**EXERCISE:** Take from the material every line containing the string "front" and copy it.
......
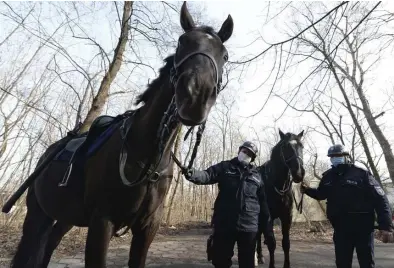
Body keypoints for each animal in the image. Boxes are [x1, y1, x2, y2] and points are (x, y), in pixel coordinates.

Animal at [7, 2, 234, 268]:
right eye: (181, 43)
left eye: (225, 55)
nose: (196, 96)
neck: (146, 158)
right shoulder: (102, 223)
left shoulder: (147, 228)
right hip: (37, 214)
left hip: (64, 218)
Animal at [255, 129, 304, 266]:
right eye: (286, 146)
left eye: (301, 146)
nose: (299, 173)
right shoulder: (268, 217)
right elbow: (272, 243)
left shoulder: (287, 216)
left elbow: (286, 243)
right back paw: (258, 257)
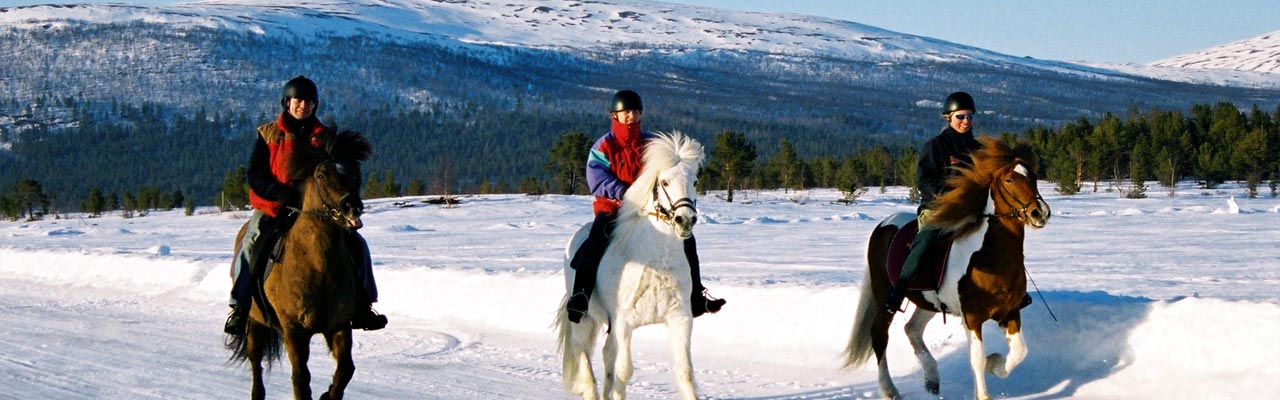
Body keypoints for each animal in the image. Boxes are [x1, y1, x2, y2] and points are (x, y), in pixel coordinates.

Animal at [225, 129, 373, 397]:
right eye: (322, 175)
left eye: (354, 172)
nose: (352, 206)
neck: (317, 264)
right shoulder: (294, 330)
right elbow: (301, 379)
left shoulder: (339, 325)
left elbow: (345, 370)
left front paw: (327, 395)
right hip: (255, 323)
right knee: (255, 362)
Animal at [555, 131, 706, 400]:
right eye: (664, 182)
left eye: (695, 181)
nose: (685, 220)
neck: (657, 258)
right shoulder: (624, 322)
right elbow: (624, 372)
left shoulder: (680, 318)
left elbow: (685, 373)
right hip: (584, 317)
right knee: (583, 353)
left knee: (606, 353)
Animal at [839, 135, 1049, 397]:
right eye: (1010, 179)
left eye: (1033, 177)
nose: (1040, 213)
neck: (988, 256)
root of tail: (883, 225)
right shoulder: (972, 317)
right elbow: (976, 358)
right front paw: (983, 394)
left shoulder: (1009, 312)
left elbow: (1019, 352)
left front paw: (994, 363)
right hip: (884, 295)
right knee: (880, 336)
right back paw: (890, 390)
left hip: (928, 301)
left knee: (912, 329)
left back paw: (931, 379)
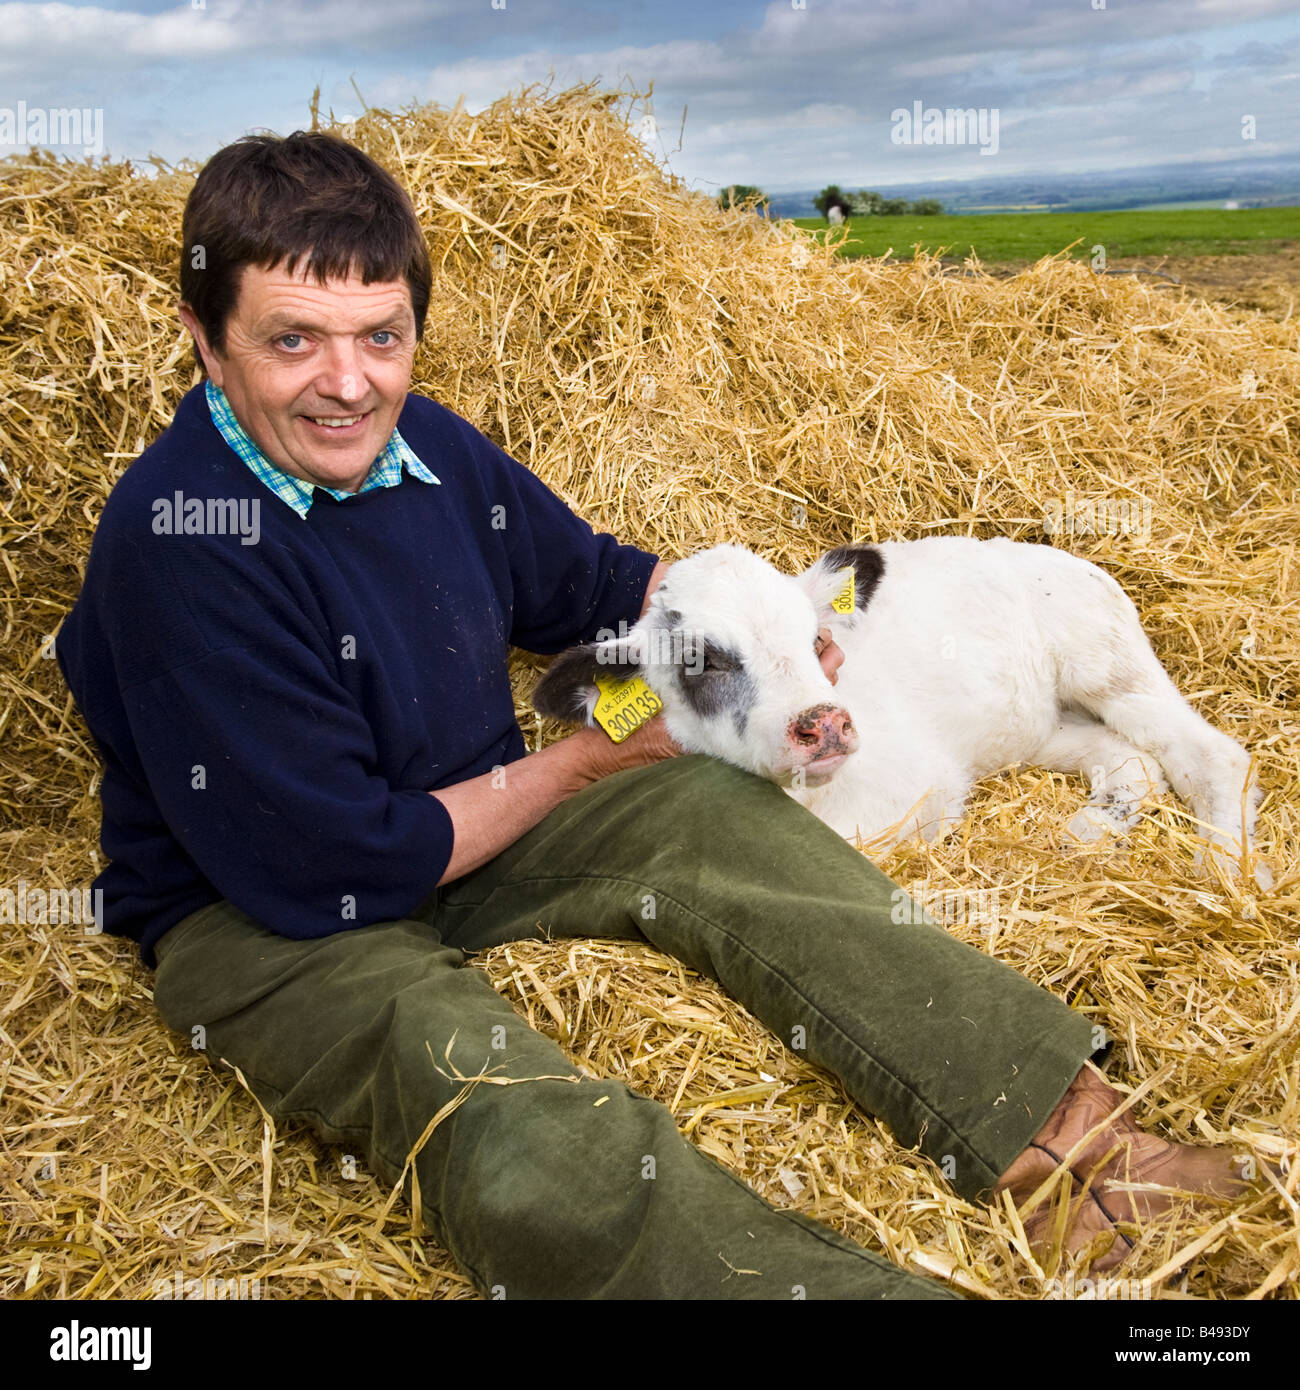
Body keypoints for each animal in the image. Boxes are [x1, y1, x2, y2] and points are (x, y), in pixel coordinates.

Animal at [533, 536, 1273, 884]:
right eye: (701, 661)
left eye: (816, 640)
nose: (825, 724)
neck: (816, 801)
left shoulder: (920, 794)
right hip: (1034, 722)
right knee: (1129, 758)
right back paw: (1091, 827)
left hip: (1105, 660)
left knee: (1212, 755)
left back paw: (1228, 870)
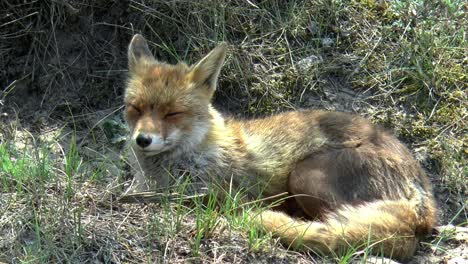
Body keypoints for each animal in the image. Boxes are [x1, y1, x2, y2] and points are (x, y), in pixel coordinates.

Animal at [124, 34, 438, 260]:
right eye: (135, 108)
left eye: (172, 113)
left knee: (338, 229)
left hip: (304, 176)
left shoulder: (212, 193)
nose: (142, 140)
......
**OUTPUT BELOW:**
left front paw: (327, 395)
right front paw: (983, 394)
left front paw: (994, 363)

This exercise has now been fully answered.